UN leaders draw up secret blueprint for postwar Iraq
>From James Bone in New York

US forces will hand over three months after Saddam is
defeated

-The UN is breaking a taboo, and arguably breaching
its charter, by considering plans for Iraq’s future
governance while it deals daily with President Saddam
Hussein’s regime as a legitimate member. 
The 60-page plan was ordered by Louise Frechette, the
Canadian deputy of Kofi Annan, the Secretary-General,
and was drawn up at the UN’s New York headquarters by
a six-member pre-planning group. 
-UN sources expected the plan to be implemented even
if the US goes to war without a UN resolution
authorising military action. 
-[M]s Frechette had a 90-minute meeting on Monday with
Jay Garner, the retired US Army general who is in line
to be the US governor of postwar Iraq. 
Lieutenant-General Garner heads the Pentagon office of
reconstruction and humanitarian affairs formed in
January, which is assembling a “government-in-waiting”
of Iraqi exiles and American advisers to head Iraq’s
major ministries and public works agencies.  
-UN sources say that Britain, which is loath to occupy
Iraq because of its colonial history there, pushed for
a full-blown UN administration along the lines of
those in Kosovo and East Timor, and a UN agency to
control Iraq’s oil. 


 
 
The United Nations has drawn up a confidential plan to
establish a post-Saddam government in Iraq in a move
that suggests its leaders now consider war all but
inevitable. 
The plan, obtained by The Times, has been produced in
great secrecy over the past month, even though
Security Council approval of a “war resolution” hangs
in the balance. 

The UN is breaking a taboo, and arguably breaching its
charter, by considering plans for Iraq’s future
governance while it deals daily with President Saddam
Hussein’s regime as a legitimate member. 

The 60-page plan was ordered by Louise Frechette, the
Canadian deputy of Kofi Annan, the Secretary-General,
and was drawn up at the UN’s New York headquarters by
a six-member pre-planning group. It envisages the UN
stepping in about three months after a successful
conquest of Iraq, and steering the country towards
self-government, as in Afghanistan. 

The plan resists British pressure to set up a
full-scale UN administration. It also says that the UN
should avoid taking direct control of Iraqi oil or
becoming involved in vetting Iraqi officials for links
to the President or staging elections under US
military occupation. 

It proposes instead the creation of a UN Assistance
Mission in Iraq, to be known as Unami, to help to
establish a new government. 

UN sources expected the plan to be implemented even if
the US goes to war without a UN resolution authorising
military action. It recommends that the UN immediately
appoint a senior official to co-ordinate its strategy,
who would become the UN special representative in
post-war Iraq. 

Sources said that Lakhdar Brahimi, the UN
troubleshooter who organised the creation of the
Government in Afghanistan, would be approached about a
similar role in Iraq. 

Mr Brahimi, a former Algerian Foreign Minister whose
journalist-daughter has been reporting for the CNN
television network from Baghdad, is said to be
reluctant to take on a major assignment at the age of
68 but is expected to accept. 

A clause in the UN Charter bars it from interfering in
a member state’s internal affairs. When Mr Annan
wanted to discuss contingency plans for war-time
humanitarian operations with the Security Council last
month, Russia insisted that he do so informally in his
own office rather than in the council chamber. 

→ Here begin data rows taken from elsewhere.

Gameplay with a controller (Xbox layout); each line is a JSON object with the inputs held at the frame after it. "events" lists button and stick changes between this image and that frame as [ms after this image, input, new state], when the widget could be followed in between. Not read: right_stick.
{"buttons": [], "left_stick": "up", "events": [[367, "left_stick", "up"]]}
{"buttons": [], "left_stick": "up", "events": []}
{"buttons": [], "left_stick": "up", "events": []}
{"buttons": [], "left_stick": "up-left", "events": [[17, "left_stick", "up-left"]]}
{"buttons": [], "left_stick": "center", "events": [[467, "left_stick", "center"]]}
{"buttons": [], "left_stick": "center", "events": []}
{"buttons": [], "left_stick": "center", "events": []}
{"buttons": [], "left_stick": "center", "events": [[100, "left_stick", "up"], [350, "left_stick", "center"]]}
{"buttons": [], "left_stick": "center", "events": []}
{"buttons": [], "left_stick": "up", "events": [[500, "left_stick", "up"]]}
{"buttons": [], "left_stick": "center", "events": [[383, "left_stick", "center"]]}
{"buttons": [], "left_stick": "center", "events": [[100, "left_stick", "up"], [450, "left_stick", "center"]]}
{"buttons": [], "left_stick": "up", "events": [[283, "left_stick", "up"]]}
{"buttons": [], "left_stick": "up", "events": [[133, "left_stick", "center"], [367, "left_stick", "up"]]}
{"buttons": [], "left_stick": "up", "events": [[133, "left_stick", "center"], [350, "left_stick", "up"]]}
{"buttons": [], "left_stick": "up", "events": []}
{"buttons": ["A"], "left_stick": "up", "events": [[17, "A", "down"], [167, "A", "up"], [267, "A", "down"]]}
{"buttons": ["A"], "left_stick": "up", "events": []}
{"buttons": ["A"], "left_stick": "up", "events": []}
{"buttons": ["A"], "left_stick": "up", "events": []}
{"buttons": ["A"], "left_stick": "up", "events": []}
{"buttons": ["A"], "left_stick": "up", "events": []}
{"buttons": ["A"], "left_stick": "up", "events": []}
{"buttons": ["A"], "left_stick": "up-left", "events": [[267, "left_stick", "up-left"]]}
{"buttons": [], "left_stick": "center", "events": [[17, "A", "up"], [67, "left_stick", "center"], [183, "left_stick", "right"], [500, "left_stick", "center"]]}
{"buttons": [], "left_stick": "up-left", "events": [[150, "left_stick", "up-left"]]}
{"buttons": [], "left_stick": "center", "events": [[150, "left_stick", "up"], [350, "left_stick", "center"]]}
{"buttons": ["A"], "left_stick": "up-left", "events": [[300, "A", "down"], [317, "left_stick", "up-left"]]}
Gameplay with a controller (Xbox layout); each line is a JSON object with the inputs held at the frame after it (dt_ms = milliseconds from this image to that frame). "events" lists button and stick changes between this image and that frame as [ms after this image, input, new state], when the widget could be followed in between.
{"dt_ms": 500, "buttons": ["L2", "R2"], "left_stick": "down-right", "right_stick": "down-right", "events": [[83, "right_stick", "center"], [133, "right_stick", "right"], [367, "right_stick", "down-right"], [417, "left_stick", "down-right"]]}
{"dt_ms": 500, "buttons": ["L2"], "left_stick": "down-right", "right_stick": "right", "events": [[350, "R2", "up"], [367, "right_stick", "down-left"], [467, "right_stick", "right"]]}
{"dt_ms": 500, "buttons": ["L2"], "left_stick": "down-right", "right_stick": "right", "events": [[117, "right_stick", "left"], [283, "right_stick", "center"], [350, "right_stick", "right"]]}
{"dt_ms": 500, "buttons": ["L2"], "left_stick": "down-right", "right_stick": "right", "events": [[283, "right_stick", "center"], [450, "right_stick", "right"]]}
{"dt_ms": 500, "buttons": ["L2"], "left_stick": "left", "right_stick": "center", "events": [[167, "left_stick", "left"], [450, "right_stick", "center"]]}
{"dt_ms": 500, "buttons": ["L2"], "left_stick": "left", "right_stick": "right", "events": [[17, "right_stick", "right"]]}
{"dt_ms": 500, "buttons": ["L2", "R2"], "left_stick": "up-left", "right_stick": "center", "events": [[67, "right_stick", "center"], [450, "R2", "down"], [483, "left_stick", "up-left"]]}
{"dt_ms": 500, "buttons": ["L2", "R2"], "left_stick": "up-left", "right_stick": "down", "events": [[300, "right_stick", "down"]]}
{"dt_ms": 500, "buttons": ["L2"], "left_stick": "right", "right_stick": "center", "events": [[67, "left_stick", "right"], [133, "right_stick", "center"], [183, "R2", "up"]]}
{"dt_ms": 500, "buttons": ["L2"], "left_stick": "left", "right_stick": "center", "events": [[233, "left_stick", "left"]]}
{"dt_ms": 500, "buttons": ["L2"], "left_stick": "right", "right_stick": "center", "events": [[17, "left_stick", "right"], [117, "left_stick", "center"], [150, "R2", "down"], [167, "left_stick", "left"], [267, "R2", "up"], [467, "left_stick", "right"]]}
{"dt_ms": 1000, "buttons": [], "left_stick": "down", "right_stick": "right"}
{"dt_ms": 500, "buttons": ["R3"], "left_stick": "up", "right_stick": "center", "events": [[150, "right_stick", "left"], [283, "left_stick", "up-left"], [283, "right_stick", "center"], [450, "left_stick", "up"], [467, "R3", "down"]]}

Yet Ms Frechette had a 90-minute meeting on Monday
with Jay Garner, the retired US Army general who is in
line to be the US governor of postwar Iraq. 

Lieutenant-General Garner heads the Pentagon office of
reconstruction and humanitarian affairs formed in
January, which is assembling a “government-in-waiting”
of Iraqi exiles and American advisers to head Iraq’s
major ministries and public works agencies. 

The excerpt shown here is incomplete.